### RECORDS SHOWN
□ □ □

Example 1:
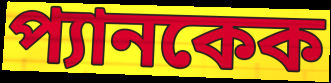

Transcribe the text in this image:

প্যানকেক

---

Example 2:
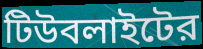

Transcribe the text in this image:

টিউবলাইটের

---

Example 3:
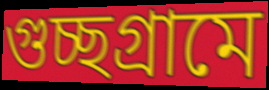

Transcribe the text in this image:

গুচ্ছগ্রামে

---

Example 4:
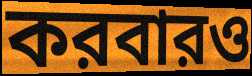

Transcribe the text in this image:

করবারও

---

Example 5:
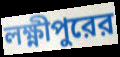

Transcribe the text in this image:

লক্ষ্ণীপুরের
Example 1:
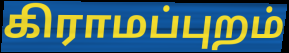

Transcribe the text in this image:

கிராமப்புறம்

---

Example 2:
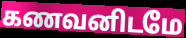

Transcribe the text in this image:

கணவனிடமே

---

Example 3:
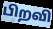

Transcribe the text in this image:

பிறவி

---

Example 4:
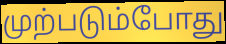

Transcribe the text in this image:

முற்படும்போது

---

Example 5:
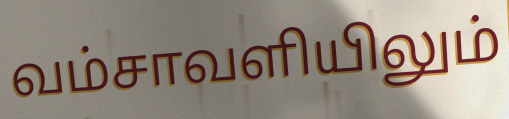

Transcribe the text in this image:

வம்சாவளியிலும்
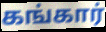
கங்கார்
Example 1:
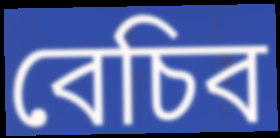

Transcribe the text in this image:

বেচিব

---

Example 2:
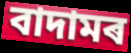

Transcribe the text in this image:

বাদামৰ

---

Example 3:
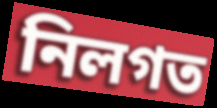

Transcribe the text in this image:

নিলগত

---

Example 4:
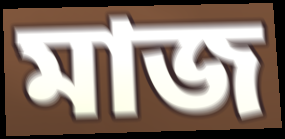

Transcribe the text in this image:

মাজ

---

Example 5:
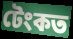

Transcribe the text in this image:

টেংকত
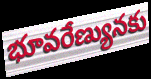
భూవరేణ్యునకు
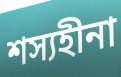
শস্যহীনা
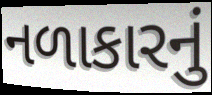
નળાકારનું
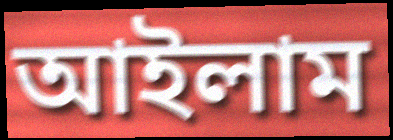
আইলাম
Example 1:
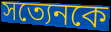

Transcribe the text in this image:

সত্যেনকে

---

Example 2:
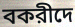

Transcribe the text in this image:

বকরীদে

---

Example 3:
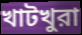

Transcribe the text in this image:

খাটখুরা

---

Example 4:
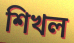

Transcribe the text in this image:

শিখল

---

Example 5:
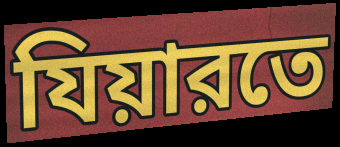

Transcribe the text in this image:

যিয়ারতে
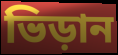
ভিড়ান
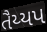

□ □ □

### EXERCISE INSTRUCTIONS
Write the entries above out in full, exactly, with no images.

### SOLUTION TO THE PROBLEM
Example 1:

Transcribe the text in this image:

প্যানকেক

---

Example 2:

Transcribe the text in this image:

টিউবলাইটের

---

Example 3:

Transcribe the text in this image:

গুচ্ছগ্রামে

---

Example 4:

Transcribe the text in this image:

করবারও

---

Example 5:

Transcribe the text in this image:

লক্ষ্ণীপুরের
Example 1:

Transcribe the text in this image:

கிராமப்புறம்

---

Example 2:

Transcribe the text in this image:

கணவனிடமே

---

Example 3:

Transcribe the text in this image:

பிறவி

---

Example 4:

Transcribe the text in this image:

முற்படும்போது

---

Example 5:

Transcribe the text in this image:

வம்சாவளியிலும்
கங்கார்
Example 1:

Transcribe the text in this image:

বেচিব

---

Example 2:

Transcribe the text in this image:

বাদামৰ

---

Example 3:

Transcribe the text in this image:

নিলগত

---

Example 4:

Transcribe the text in this image:

মাজ

---

Example 5:

Transcribe the text in this image:

টেংকত
భూవరేణ్యునకు
শস্যহীনা
નળાકારનું
আইলাম
Example 1:

Transcribe the text in this image:

সত্যেনকে

---

Example 2:

Transcribe the text in this image:

বকরীদে

---

Example 3:

Transcribe the text in this image:

খাটখুরা

---

Example 4:

Transcribe the text in this image:

শিখল

---

Example 5:

Transcribe the text in this image:

যিয়ারতে
ভিড়ান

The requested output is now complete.